Description of the task
Reply only with how many lines in these entries hold the string "marriage".

Entries taken from a collection
━━━━━━━━━━
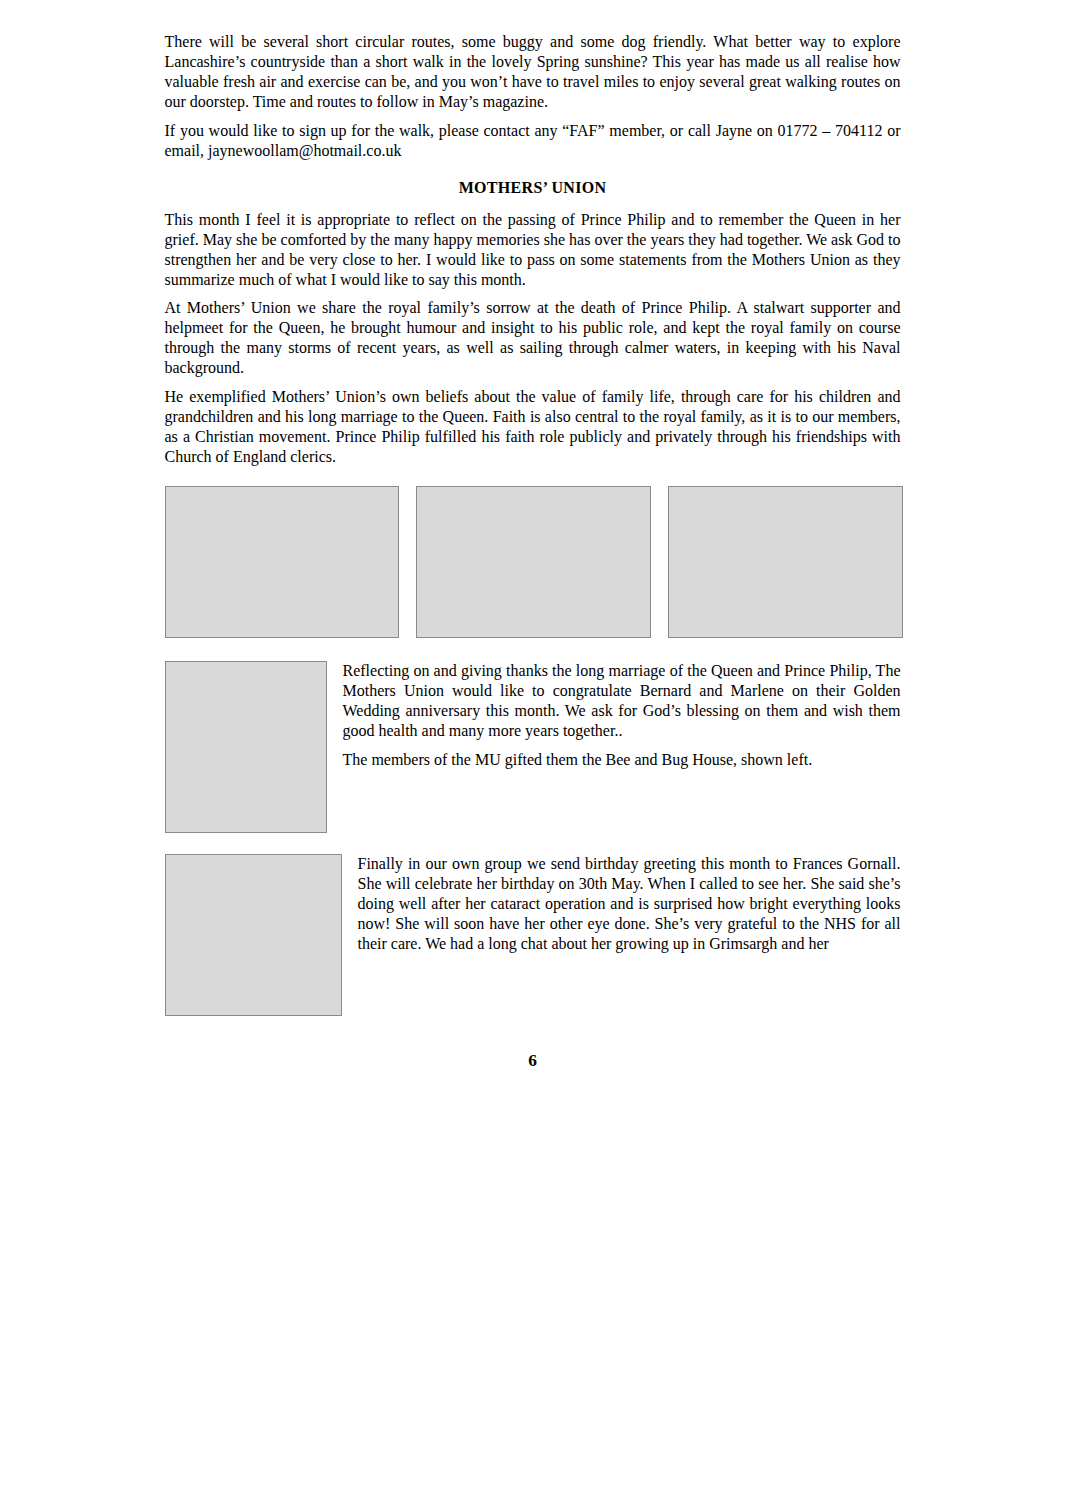There will be several short circular routes, some buggy and some dog friendly. What better way to explore Lancashire’s countryside than a short walk in the lovely Spring sunshine? This year has made us all realise how valuable fresh air and exercise can be, and you won’t have to travel miles to enjoy several great walking routes on our doorstep. Time and routes to follow in May’s magazine.
If you would like to sign up for the walk, please contact any “FAF” member, or call Jayne on 01772 – 704112 or email, jaynewoollam@hotmail.co.uk
MOTHERS’ UNION
This month I feel it is appropriate to reflect on the passing of Prince Philip and to remember the Queen in her grief. May she be comforted by the many happy memories she has over the years they had together. We ask God to strengthen her and be very close to her. I would like to pass on some statements from the Mothers Union as they summarize much of what I would like to say this month.
At Mothers’ Union we share the royal family’s sorrow at the death of Prince Philip. A stalwart supporter and helpmeet for the Queen, he brought humour and insight to his public role, and kept the royal family on course through the many storms of recent years, as well as sailing through calmer waters, in keeping with his Naval background.
He exemplified Mothers’ Union’s own beliefs about the value of family life, through care for his children and grandchildren and his long marriage to the Queen. Faith is also central to the royal family, as it is to our members, as a Christian movement. Prince Philip fulfilled his faith role publicly and privately through his friendships with Church of England clerics.
Reflecting on and giving thanks the long marriage of the Queen and Prince Philip, The Mothers Union would like to congratulate Bernard and Marlene on their Golden Wedding anniversary this month. We ask for God’s blessing on them and wish them good health and many more years together..
The members of the MU gifted them the Bee and Bug House, shown left.
Finally in our own group we send birthday greeting this month to Frances Gornall. She will celebrate her birthday on 30th May. When I called to see her. She said she’s doing well after her cataract operation and is surprised how bright everything looks now! She will soon have her other eye done. She’s very grateful to the NHS for all their care. We had a long chat about her growing up in Grimsargh and her
6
━━━━━━━━━━
Solution below
2